INPUT:
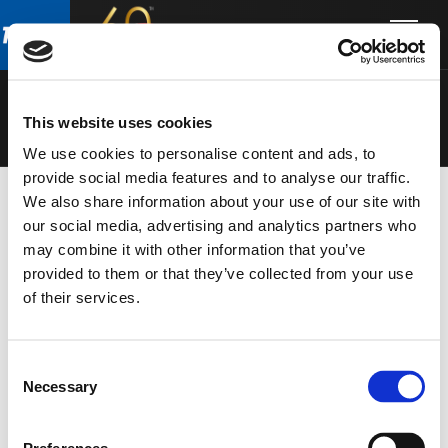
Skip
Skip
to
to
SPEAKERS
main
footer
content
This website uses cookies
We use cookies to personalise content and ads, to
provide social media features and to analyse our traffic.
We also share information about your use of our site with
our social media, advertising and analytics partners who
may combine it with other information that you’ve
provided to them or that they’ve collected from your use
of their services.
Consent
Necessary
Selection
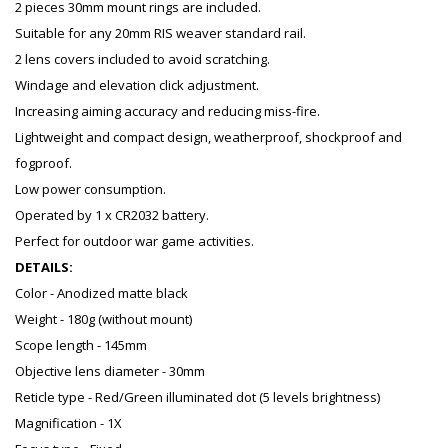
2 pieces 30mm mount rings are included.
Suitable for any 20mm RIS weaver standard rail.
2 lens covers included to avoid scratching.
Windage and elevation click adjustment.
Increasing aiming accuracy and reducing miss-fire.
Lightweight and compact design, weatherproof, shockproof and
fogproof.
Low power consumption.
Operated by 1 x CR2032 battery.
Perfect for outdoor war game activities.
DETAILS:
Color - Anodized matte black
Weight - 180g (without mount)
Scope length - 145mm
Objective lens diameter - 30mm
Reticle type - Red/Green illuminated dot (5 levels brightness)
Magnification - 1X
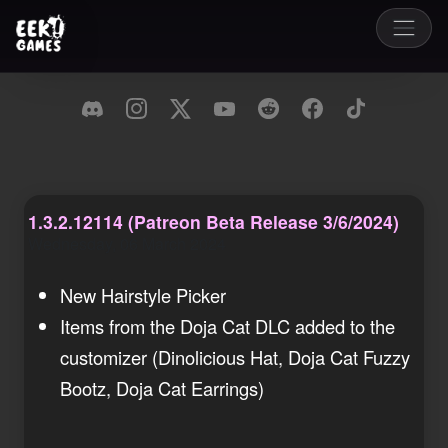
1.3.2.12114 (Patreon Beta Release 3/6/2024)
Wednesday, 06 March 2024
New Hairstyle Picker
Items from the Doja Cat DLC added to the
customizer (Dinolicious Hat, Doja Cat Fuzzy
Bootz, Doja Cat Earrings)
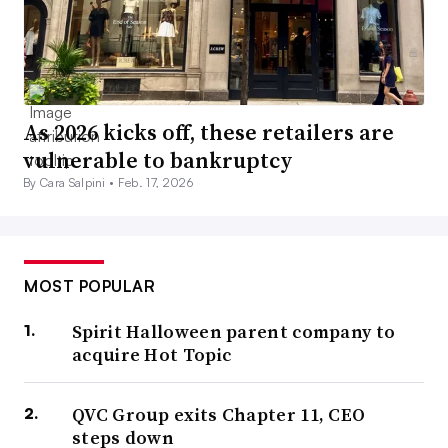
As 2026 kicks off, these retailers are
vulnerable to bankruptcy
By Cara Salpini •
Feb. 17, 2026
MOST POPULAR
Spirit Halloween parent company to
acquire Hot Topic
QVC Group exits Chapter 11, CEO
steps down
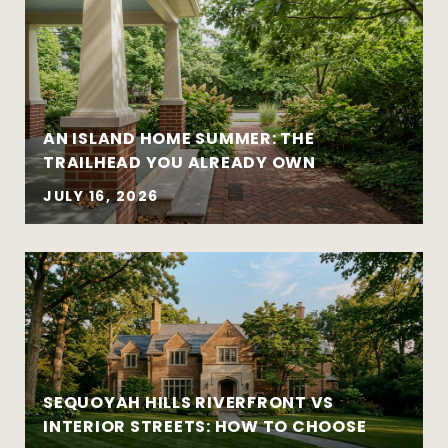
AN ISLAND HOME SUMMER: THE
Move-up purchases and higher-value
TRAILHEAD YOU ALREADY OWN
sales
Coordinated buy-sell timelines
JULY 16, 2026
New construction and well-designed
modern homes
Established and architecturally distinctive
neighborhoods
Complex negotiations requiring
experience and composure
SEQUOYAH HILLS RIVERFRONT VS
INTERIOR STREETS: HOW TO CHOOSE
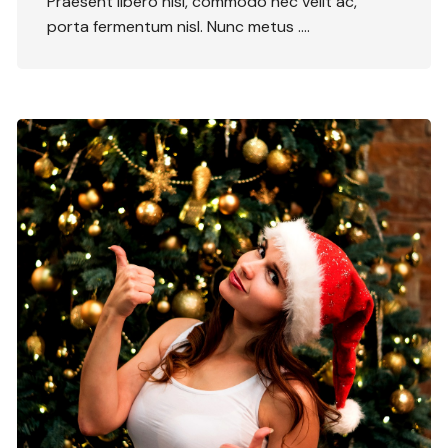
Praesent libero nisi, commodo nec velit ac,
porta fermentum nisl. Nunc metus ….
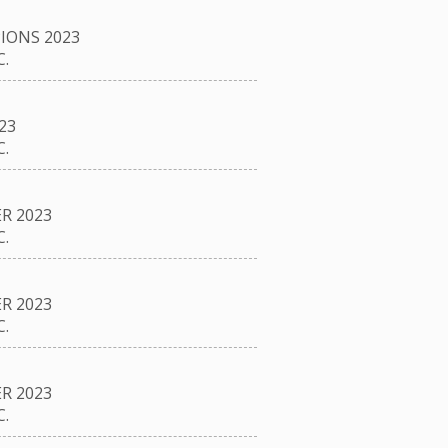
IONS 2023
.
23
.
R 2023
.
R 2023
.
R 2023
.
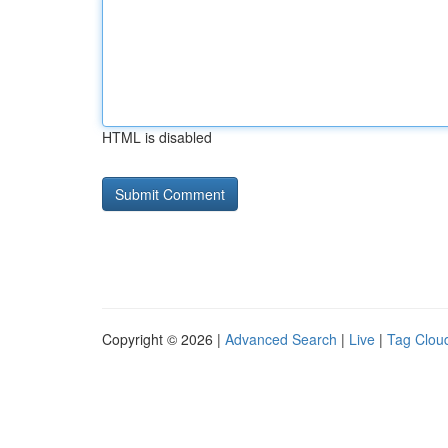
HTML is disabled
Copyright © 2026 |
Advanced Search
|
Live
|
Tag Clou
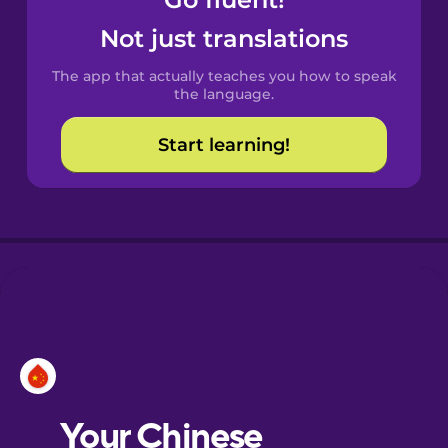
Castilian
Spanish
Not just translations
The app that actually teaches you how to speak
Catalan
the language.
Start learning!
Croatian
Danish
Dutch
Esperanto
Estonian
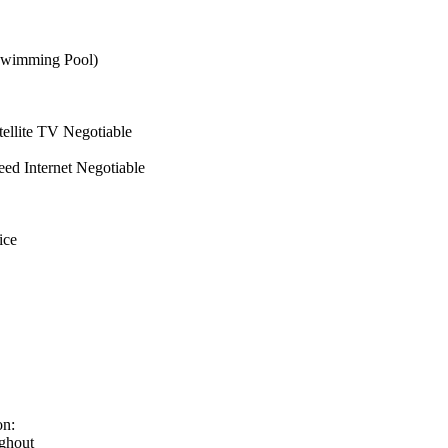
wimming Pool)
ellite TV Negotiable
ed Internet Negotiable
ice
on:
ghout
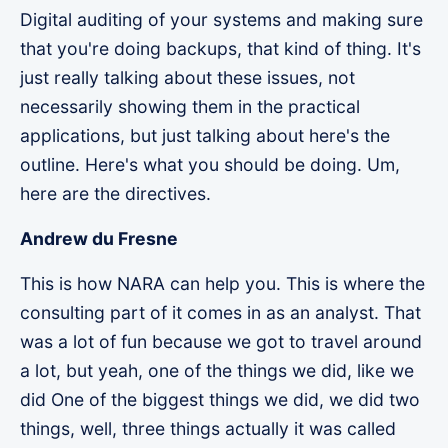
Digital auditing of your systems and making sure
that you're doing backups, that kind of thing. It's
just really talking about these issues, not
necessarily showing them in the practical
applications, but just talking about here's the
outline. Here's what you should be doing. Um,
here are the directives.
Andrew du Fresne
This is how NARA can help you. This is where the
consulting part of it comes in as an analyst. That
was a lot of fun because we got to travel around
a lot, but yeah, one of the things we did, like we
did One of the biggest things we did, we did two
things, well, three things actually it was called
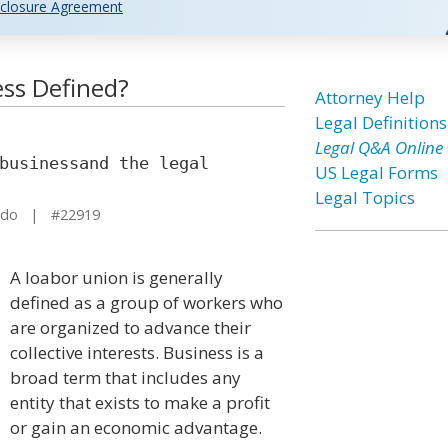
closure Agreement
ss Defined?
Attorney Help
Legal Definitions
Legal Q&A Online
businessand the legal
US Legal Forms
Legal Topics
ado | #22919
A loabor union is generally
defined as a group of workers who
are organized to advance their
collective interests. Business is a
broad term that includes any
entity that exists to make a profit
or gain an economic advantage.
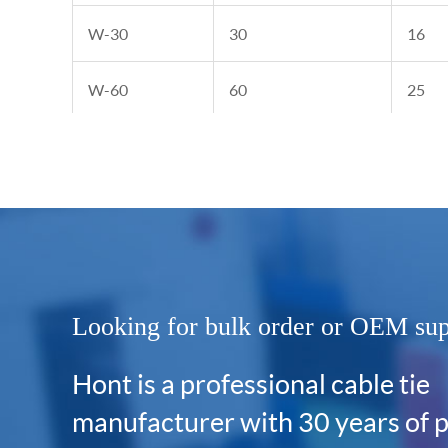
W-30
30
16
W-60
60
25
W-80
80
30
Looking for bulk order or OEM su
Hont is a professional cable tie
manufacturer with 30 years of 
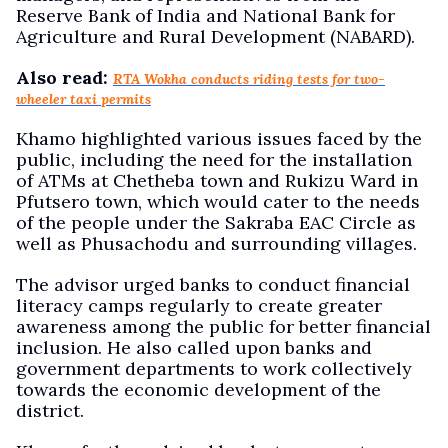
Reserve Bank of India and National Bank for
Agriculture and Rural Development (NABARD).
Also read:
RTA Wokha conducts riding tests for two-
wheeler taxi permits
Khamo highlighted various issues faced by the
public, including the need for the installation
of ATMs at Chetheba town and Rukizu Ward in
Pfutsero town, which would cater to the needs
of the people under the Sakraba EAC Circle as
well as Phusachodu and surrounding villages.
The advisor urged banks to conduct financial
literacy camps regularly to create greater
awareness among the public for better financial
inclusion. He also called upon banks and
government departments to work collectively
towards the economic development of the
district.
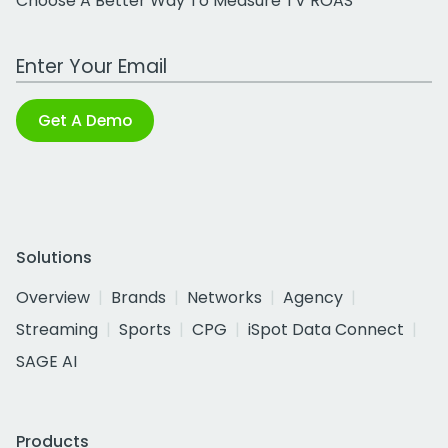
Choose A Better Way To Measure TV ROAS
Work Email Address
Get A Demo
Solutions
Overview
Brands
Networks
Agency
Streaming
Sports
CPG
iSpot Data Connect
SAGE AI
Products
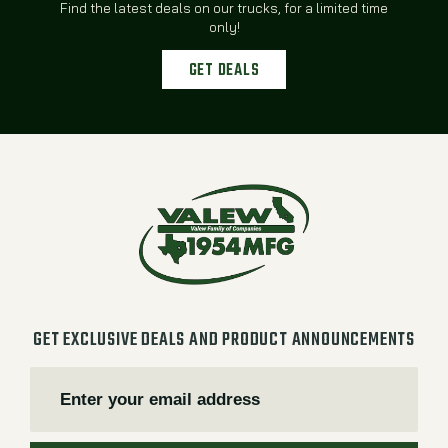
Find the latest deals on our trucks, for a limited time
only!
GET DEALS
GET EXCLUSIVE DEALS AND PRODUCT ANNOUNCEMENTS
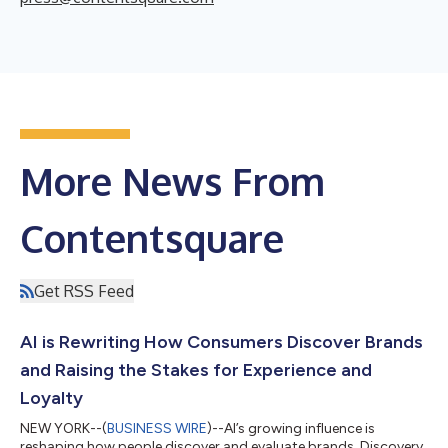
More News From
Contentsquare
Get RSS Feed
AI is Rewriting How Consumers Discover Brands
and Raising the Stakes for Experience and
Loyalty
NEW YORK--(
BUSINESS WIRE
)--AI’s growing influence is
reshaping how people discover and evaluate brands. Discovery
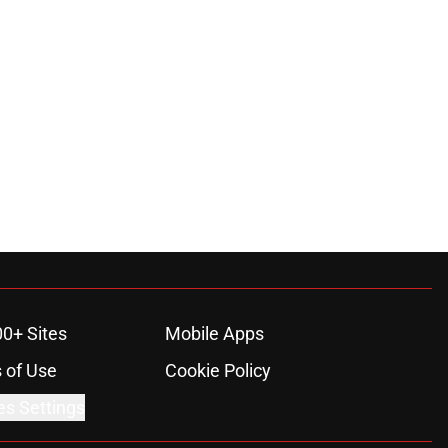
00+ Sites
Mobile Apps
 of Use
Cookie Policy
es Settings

WHAT YOU NEED TO DO: Show every line from the entries above in which "Doja" appears.

RESPONSE TO THIS EXERCISE:
Items from the Doja Cat DLC added to the
customizer (Dinolicious Hat, Doja Cat Fuzzy
Bootz, Doja Cat Earrings)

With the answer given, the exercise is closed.